* What is expected *
Beginning with the line below that contains "r manage the" and ending with the line that contains "terminal Ac, X-2", copy every line exactly. Copy nothing else.

Transcribed page contents

□ □ □ □ □

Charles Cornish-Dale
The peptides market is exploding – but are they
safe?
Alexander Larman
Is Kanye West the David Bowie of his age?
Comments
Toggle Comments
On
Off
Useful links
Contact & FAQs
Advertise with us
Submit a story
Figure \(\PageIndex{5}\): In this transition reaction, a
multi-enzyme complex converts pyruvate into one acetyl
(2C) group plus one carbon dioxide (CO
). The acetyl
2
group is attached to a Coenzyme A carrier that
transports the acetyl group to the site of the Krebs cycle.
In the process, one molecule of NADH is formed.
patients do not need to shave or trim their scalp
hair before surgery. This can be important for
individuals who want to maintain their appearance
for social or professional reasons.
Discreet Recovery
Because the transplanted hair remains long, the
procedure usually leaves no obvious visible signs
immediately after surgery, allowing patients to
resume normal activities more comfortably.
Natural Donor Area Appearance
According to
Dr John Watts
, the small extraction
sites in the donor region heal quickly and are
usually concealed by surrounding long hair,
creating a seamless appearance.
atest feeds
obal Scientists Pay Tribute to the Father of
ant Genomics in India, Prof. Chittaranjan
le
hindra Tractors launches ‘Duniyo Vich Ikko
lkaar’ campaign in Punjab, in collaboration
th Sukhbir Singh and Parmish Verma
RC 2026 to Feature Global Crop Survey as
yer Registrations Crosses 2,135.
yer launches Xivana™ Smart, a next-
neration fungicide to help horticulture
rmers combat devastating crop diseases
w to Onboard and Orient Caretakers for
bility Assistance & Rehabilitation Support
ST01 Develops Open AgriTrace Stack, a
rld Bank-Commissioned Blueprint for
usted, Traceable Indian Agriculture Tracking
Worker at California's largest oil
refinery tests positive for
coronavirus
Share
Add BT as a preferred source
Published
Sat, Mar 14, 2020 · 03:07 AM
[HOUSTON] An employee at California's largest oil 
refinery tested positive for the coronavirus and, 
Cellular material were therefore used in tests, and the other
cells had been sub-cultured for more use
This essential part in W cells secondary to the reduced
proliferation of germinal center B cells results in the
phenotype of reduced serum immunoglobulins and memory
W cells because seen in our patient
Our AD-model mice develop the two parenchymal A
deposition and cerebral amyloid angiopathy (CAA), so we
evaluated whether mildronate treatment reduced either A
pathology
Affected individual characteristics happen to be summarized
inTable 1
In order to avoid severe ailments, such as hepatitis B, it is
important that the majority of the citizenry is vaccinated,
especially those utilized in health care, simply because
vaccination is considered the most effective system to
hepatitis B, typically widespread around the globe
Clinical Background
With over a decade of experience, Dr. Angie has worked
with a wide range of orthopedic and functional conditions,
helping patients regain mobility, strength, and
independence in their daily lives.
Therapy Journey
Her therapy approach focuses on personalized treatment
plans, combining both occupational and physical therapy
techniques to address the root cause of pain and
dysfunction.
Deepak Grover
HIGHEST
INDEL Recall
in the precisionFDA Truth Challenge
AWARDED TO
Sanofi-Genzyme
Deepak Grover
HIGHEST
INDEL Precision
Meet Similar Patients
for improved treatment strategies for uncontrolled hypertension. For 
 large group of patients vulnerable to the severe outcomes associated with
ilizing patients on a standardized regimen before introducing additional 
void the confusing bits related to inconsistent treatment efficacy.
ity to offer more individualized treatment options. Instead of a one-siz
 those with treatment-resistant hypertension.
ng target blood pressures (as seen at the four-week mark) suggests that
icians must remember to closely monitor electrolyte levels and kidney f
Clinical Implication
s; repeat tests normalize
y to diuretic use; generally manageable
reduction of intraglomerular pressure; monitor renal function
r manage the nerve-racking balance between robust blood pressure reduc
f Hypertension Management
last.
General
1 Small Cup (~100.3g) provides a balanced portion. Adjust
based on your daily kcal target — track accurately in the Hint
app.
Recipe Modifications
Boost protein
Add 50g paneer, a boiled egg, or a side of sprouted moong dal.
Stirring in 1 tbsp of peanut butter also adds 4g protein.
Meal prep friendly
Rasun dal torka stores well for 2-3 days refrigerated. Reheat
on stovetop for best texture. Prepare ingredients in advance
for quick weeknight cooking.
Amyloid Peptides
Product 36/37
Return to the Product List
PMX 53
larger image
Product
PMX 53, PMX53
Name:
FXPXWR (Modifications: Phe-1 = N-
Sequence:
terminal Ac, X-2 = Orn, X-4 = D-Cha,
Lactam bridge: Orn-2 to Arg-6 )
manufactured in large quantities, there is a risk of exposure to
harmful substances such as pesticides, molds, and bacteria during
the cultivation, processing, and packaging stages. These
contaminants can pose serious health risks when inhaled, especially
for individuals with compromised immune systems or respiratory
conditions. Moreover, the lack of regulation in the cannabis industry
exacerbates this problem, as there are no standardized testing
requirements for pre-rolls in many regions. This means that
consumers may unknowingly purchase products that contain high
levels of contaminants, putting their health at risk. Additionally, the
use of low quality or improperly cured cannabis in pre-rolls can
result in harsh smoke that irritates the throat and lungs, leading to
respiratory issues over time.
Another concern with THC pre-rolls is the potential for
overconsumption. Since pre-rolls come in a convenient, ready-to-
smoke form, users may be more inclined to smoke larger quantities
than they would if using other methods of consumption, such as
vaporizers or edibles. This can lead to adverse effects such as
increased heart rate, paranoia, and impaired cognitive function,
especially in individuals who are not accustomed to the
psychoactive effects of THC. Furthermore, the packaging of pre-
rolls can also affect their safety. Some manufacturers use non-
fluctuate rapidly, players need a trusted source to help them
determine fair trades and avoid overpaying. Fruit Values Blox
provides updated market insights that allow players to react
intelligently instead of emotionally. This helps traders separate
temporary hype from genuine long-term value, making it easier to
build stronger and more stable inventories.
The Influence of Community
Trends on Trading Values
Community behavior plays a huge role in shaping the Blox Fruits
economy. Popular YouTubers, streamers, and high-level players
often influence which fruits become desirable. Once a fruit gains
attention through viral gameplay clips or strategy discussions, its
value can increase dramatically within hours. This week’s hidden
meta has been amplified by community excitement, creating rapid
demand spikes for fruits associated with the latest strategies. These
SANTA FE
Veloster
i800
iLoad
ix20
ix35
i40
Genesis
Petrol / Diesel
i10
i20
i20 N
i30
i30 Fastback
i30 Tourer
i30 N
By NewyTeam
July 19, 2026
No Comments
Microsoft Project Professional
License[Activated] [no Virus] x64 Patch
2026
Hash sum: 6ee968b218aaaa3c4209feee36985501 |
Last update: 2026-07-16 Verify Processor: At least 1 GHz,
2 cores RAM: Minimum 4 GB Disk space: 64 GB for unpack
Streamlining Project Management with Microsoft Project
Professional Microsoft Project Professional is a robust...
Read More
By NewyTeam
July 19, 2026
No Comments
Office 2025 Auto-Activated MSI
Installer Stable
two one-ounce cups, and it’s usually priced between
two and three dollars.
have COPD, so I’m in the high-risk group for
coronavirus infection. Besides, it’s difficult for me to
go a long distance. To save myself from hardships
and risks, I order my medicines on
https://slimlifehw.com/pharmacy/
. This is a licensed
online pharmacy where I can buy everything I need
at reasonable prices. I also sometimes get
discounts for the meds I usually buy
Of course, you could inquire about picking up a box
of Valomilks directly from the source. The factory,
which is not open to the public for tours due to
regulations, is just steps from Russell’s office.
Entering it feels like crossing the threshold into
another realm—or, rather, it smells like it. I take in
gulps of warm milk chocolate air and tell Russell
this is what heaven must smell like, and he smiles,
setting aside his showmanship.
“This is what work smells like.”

□ □ □ □ □

* Solved exercise *
r manage the nerve-racking balance between robust blood pressure reduc
f Hypertension Management
last.
General
1 Small Cup (~100.3g) provides a balanced portion. Adjust
based on your daily kcal target — track accurately in the Hint
app.
Recipe Modifications
Boost protein
Add 50g paneer, a boiled egg, or a side of sprouted moong dal.
Stirring in 1 tbsp of peanut butter also adds 4g protein.
Meal prep friendly
Rasun dal torka stores well for 2-3 days refrigerated. Reheat
on stovetop for best texture. Prepare ingredients in advance
for quick weeknight cooking.
Amyloid Peptides
Product 36/37
Return to the Product List
PMX 53
larger image
Product
PMX 53, PMX53
Name:
FXPXWR (Modifications: Phe-1 = N-
Sequence:
terminal Ac, X-2 = Orn, X-4 = D-Cha,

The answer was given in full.